- [SOURCE PASSAGE]:
+ + + + +

4.2.6

# Titrations (A2 Only)

Test yourself

## Redox Titrations

Redox titrations use a redox reaction to measure the concentrations of unknown solutions. Like acid/base titrations, they require an indicator and use the same technique.

### Common reagents

• A redox titration is a good way of determining the concentration of Fe2+ in a solution.
• Fe2+ is a reducing agent, so you can titrate it with an oxidising agent.
• A common oxidising agent to use is potassium permanganate, KMnO4.
• KMnO4 can only be reduced in acidic conditions, so you need to add an excess of sulfuric acid.

### Doing a titration

• First, fill the burette with KMnO4.
• Measure out a known volume of Fe2+ solution into a conical flask. Add an excess of sulfuric acid.
• Titrate the Fe2+ solution with the KMnO4 solution. When the colour turns slightly pink, your titration is complete.
• This is because the KMnO4 goes colourless when reduced, so when you see a colour change, all the reducing agent has reacted.

### Concordant titrations

• There are a lot of places to make errors in titrations, so we need to be sure that our result is accurate.
• One way of doing this is to carry out titrations until we get the same result.
• Concordant titrations are titrations that give the same result, no more than 0.10cm3 apart.
• In practice, you repeat your titration until you get two values this far apart.

## Balancing Half-Equations

To do some calculations with your titration result, you need to know the equation for the reaction. We use redox half-equations to develop the full equation.

### Oxidising Fe2+

• We know that if we’re oxidising Fe2+, it’s gonna go to Fe3+ (we can’t take any more electrons off than that!)
• So the half-equation for the oxidation of Fe2+ is:
• Fe2+ → Fe3+ + e-

### Reducing KMnO4

• We know that the KMnO4 goes colourless, so which ion of manganese is colourless?
• Mn2+ is technically a pale pink, but unless it’s very concentrated, you can’t actually see that. This is what we’re reducing it to.
• So part of our half equation is: MnO4- + 5e- → Mn2+
• We now need to balance the number of oxygen atoms in this half equation.

### Balancing oxygen and hydrogen

• We’re in solution, so things that can get involved in the reaction are: H+, OH- and water.
• We added acid to the reaction flask, so we can’t have any OH- (it would react with the acid and give water).
• So what’s involved is acid on one side, and water on the other.
• This is a general rule - you can add acid or hydroxide to one side, and water to the other.

### Applying this to KMnO4

• For our half equation, we need to react four oxygen atoms from the KMnO4, so here we’re going to use 8H+ ions to make four water molecules.
• The eventual half-equation is:
• MnO4- + 5e- + 8H+ → Mn2+ + 4H2O

### Working out the overall equation

• As earlier, our two half equations are:
• MnO4- + 5e- + 8H+ → Mn2+ + 4H2O
• Fe2+ → Fe3+ + e-
• To combine them, just multiply one of the equations to make the number of electrons match.
• So we need 5Fe2+ → 5Fe3+ + 5e- to balance the electrons in the other equation.
• The overall equation is:
• MnO4- + 5Fe2+ + 8H+ → Mn2+ + 4H2O + 5Fe3+

+ + + + +

(Excerpt from a data file)
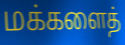
மக்களைத்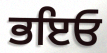
ਭਇਓ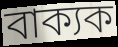
বাক্যক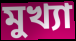
মুখ্যাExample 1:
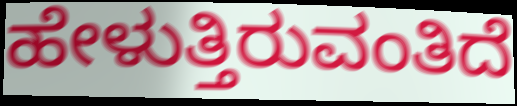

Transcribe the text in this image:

ಹೇಳುತ್ತಿರುವಂತಿದೆ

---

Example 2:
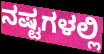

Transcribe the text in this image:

ನಷ್ಟಗಳಲ್ಲಿ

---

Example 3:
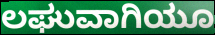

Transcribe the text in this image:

ಲಘುವಾಗಿಯೂ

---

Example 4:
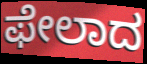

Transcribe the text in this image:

ಫೇಲಾದ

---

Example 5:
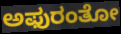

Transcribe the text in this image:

ಅಫುರಂತೋ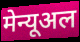
मेन्यूअल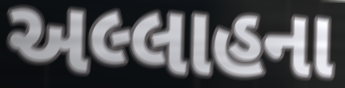
અલ્લાહના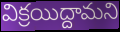
విక్రయిద్దామనిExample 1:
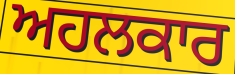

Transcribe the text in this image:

ਅਹਲਕਾਰ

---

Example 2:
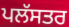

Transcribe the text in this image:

ਪਲੱਸਤਰ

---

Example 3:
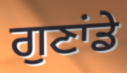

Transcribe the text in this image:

ਗੁਣਾਂਡੇ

+ + + + +

- [WHAT YOU WILL DO]:
**a.** Reproduce the portion of the redox titration page that opens with the words containing "### Common reagents" and closes with "flask. Add an excess of sulfuric acid.".
**b.** According to the redox titration page, why can't OH- be used when balancing the permanganate half-equation?
The listing is separate material, apart from the redox titration page.

- [RESULTS]:
**a.**
### Common reagents

• A redox titration is a good way of determining the concentration of Fe2+ in a solution.
• Fe2+ is a reducing agent, so you can titrate it with an oxidising agent.
• A common oxidising agent to use is potassium permanganate, KMnO4.
• KMnO4 can only be reduced in acidic conditions, so you need to add an excess of sulfuric acid.

### Doing a titration

• First, fill the burette with KMnO4.
• Measure out a known volume of Fe2+ solution into a conical flask. Add an excess of sulfuric acid.

**b.** Acid was added to the reaction flask, so any OH- would react with that acid and give water. The oxygen atoms are therefore balanced with H+ on one side and water on the other.